As we see Anita Bryant and John Briggs (the always welcome Dennis
O'Hare) spewing the usual anti-gay slander (Briggs didn't even care
about the issue, it was just a means to an end for him), we realize
that the language (and the often successful results of said language)
hasn't changed one bit over the last thirty years. Regardless of what
strides have been made, intolerance of gay people is still one of the
last vestiges of acceptable bigotry (do you think Rick Warren would
have been invited to Obama's inauguration if he had been an anti-
Semite or openly racist?).
But, if I may step off the soapbox, if we are to judge Milk purely by
the film and not by the current context, it still works well as a well-
acted and well-paced biopic that effectively captures the times in
which it is set. As a time capsule, the film is a success, and it is
consistently entertaining (especially for political junkies like
myself). It is a genuinely political picture, a film that cries out
for activism and/or knowledgeable political engagement. Purely as a
biopic of an important man in the ongoing struggle for gay rights,
Milk is a worthy biopic and a solid motion picture.
Grade: B
* SPOILERS!!! I have always found it fascinating that Harvey Milk, the
pioneering gay politician/activist, was eventually murdered for
reasons that had nothing to do with being gay. Dan White's motives
were purely financial and political. He wanted his recently resigned
supervisor seat back, but the mayor bowed to pressure to keep Milk in
his current position, and he was targeting high-ranking city
politicians in general. Aside from Milk and Mayor Moscone, he
allegedly also intended to kill Willie Brown and Carol Ruth Silver.

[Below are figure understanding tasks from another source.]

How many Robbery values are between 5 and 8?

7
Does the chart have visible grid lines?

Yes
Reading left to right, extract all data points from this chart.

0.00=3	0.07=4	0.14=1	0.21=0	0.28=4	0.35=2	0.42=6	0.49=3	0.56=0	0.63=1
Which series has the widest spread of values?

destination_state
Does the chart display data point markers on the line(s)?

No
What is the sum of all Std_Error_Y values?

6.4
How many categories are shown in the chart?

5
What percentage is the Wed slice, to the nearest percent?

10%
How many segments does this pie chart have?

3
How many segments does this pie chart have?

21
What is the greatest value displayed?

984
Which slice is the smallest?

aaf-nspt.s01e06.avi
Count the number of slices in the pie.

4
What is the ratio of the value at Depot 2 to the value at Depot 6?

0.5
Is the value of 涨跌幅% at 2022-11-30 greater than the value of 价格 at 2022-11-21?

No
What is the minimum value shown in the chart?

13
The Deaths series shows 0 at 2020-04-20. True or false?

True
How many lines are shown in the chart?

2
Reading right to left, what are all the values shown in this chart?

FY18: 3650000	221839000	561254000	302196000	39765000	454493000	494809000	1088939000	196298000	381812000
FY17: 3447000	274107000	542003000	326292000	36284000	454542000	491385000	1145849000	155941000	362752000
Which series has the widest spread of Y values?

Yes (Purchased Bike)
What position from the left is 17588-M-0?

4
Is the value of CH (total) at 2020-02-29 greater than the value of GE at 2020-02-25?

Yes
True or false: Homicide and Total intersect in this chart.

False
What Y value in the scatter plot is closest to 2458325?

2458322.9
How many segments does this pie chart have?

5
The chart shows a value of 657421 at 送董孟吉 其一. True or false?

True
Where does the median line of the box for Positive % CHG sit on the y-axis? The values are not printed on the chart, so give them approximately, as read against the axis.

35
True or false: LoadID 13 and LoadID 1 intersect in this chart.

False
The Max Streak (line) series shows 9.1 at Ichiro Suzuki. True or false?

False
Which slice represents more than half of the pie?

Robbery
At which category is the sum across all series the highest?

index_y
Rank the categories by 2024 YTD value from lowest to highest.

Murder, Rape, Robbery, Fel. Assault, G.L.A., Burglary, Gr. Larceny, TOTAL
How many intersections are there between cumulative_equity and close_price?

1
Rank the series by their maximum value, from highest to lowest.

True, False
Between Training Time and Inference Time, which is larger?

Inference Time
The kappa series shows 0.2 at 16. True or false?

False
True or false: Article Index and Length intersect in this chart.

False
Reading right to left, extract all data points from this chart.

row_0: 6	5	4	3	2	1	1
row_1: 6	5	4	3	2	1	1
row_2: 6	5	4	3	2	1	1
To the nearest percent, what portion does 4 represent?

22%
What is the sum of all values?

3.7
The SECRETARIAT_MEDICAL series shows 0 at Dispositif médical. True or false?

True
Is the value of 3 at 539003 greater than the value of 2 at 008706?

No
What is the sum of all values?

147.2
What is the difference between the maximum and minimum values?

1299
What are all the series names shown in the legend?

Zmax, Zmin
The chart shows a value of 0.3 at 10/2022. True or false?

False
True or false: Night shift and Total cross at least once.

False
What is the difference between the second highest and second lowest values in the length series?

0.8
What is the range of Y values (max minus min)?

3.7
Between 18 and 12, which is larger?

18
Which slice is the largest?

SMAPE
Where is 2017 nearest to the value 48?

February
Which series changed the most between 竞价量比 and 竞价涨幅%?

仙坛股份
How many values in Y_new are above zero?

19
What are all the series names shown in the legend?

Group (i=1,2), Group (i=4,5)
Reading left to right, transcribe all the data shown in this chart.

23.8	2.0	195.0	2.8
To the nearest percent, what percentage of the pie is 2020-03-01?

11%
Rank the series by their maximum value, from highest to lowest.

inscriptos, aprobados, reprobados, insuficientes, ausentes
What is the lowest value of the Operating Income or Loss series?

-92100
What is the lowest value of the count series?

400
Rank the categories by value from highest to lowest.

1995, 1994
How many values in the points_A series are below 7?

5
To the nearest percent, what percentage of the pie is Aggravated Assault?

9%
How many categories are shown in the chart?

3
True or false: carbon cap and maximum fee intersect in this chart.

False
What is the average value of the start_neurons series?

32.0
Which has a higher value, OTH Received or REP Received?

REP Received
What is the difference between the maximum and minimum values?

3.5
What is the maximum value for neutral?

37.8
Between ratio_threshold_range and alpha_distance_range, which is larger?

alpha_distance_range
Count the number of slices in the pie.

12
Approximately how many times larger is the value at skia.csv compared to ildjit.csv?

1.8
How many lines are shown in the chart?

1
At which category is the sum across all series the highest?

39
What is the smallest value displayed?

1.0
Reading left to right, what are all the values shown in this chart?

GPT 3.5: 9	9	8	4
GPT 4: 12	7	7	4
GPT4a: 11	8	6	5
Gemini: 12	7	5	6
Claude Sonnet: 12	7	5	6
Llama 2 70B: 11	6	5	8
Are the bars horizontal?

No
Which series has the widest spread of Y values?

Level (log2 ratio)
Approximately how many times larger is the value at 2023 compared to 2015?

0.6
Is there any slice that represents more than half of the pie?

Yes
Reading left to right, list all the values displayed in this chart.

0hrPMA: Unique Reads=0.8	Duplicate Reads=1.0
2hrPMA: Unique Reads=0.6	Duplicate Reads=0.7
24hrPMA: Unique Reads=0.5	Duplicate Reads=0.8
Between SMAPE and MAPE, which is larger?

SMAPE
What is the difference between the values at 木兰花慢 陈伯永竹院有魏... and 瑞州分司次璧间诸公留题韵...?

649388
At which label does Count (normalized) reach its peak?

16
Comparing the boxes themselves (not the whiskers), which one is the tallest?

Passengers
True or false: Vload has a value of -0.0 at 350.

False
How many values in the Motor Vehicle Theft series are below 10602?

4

There is a great scene in the first season of 24 when Dennis
Haysbert's David Palmer expresses a certain satisfaction that the
assassination plot against him has nothing to do with him wanting to
be the first black president (it's payback for a botched black-ops
mission that he oversaw as a senator). I wonder if Harvey Milk would
have taken any solace from the fact that he didn't die for being gay.